Naam activiteit 4.1 Stimuleren (veilig) fietsgebruik
Doel Stimuleren meer en veilig fietsgebruik rondom o.a. scholen en bij bedrijven.
Omschrijving aanpak Belonen van daadwerkelijk fietsgebruik door BBV maatregel Fietsimpuls
Stimuleren (veilig) fietsgebruik rondom scholen en doelgroepgerichte aanpak:
bijdragen aan het ontwikkelen en toepassen van een concept ter bevordering van
het fietsgebruik, nieuwe methodes en technieken en kleinschalige ingrepen op
locatie.
Werkgeversgerichte aanpak: ondersteunen van het vergroten van de betrokkenheid
werkgevers in het stimuleren van het fietsgebruik van werknemers.
Al in de planning 2015-2017: Maatregelen Fietsimpuls (Utrecht inBeweging) en Scholenaanpak (BBV)
Investering Stimuleren (veilig) fietsgebruik rondom scholen, doelgroepgerichte aanpak en
werkgeversgerichte aanpak: € 1.200.000
Budget al beschikbaar voor maatregel Fietsimpuls, programma BBV
Rol provincie Stimuleren en participeren.

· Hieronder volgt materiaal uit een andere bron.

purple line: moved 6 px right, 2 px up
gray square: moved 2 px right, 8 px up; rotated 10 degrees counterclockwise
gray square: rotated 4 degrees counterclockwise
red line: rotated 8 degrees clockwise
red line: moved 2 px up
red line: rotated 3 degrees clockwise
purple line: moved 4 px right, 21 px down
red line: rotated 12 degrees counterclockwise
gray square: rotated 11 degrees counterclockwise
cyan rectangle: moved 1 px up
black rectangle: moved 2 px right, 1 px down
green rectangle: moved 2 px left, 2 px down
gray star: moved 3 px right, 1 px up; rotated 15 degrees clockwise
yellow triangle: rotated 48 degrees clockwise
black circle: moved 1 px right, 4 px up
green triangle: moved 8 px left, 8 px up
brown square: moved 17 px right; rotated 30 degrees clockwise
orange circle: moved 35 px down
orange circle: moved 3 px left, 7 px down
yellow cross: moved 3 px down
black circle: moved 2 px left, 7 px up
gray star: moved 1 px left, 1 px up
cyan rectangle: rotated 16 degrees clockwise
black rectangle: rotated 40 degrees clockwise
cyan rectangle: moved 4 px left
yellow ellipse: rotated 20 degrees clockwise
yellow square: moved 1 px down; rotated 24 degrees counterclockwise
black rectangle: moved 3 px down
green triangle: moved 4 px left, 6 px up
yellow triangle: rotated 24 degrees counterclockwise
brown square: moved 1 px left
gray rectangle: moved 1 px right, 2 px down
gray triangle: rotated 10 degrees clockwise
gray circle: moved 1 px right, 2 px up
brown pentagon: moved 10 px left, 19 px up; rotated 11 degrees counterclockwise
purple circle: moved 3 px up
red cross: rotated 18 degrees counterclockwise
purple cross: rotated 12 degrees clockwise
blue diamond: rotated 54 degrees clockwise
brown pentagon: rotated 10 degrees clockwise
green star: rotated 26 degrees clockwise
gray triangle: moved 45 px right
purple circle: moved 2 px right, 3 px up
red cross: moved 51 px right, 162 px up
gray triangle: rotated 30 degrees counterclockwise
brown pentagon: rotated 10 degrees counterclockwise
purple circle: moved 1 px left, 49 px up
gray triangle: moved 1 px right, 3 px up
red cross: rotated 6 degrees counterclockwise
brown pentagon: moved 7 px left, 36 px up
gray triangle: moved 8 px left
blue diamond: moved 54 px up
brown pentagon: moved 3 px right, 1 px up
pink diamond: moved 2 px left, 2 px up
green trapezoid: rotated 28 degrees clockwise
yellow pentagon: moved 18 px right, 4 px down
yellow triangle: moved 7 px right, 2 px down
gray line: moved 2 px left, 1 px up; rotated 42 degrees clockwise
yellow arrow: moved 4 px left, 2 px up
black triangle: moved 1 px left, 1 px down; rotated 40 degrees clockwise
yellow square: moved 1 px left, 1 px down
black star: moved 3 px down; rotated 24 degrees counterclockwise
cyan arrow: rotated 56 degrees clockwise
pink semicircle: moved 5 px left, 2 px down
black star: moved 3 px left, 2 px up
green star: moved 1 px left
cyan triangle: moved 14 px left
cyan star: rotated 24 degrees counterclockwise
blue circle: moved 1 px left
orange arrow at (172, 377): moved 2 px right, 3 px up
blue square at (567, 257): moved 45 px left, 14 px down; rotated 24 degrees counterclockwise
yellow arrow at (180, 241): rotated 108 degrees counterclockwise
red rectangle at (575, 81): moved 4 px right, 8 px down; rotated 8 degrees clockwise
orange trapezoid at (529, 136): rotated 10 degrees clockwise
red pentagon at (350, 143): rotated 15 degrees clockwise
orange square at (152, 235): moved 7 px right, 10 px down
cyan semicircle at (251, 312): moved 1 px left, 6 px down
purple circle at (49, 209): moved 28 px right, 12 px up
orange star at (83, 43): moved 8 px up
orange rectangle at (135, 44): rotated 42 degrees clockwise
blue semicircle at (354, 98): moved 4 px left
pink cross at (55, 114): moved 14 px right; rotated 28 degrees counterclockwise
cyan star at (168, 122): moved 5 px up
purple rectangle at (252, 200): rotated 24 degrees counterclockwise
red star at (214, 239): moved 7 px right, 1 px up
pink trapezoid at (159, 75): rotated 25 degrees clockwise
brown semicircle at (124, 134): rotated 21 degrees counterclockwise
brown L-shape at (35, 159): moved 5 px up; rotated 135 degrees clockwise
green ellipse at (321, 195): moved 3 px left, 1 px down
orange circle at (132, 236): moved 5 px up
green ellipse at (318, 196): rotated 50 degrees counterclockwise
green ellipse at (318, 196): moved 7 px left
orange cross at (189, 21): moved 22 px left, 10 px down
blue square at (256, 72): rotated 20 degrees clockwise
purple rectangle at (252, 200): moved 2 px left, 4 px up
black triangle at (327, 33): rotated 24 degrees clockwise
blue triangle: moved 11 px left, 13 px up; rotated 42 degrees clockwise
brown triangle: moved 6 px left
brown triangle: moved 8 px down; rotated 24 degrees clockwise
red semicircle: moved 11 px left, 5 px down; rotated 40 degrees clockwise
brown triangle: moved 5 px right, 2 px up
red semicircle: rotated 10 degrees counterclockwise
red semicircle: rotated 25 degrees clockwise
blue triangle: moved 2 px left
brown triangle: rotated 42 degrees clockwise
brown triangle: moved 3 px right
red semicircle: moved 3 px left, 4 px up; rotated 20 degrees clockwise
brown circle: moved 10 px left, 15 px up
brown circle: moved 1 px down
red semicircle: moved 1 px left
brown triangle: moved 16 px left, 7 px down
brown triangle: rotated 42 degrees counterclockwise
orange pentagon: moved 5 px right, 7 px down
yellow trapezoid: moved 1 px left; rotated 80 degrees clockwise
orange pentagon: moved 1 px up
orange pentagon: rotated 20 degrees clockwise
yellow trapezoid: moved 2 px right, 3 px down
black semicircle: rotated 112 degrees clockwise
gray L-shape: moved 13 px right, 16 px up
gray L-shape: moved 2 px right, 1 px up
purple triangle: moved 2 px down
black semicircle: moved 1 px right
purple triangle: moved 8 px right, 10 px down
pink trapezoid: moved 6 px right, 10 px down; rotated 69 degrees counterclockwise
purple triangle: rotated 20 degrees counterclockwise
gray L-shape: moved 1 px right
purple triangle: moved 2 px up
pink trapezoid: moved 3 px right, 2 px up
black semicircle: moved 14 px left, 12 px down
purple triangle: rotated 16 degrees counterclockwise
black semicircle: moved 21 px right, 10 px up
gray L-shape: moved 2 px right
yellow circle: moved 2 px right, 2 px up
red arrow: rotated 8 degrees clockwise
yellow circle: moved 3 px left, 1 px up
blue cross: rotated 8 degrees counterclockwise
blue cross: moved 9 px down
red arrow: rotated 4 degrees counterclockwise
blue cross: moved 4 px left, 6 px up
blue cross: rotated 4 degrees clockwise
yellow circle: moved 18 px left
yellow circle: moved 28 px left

Andere partijen (rol/€) Gemeenten, U15, scholen, sport, recreatie- en gezondheidssector en andere
partijen die toegang hebben tot bepaalde doelgroepen
Gebruikers betrekken voor pilots en onderzoek
Verzilveren kansen 7,5-15 km
De provincie werkt vanuit Beter Benutten Vervolg met werkgevers aan het stimuleren van de aanschaf
en gebruik van de elektrisch ondersteunde fiets door de maatregel E-bike. Werknemers kunnen een
deel van de aanschafwaarde terugverdienen door te fietsen (daadwerkelijk fietsgebruik wordt beloond).
Ook hier wordt – net als bij de maatregel Fietsimpuls - ingezet op plezier (gamification), duurzame
gedragsverandering en sociale beïnvloeding door mensen ook in groepsverband te laten deelnemen.
Het project is gericht op de werknemer waarvan de werkgever heeft aangegeven 50% van de
beloningsbijdrage te financieren. Het project loopt tot 2018. Er wordt invulling gegeven aan een
vervolg op basis van de ervaringen.
Een tweede activiteit waarop de provincie zich wil richten, is het met de gemeenten stimuleren van het
fietsgebruik vanuit de omliggende kernen naar de economische kerngebieden en stedelijke centra.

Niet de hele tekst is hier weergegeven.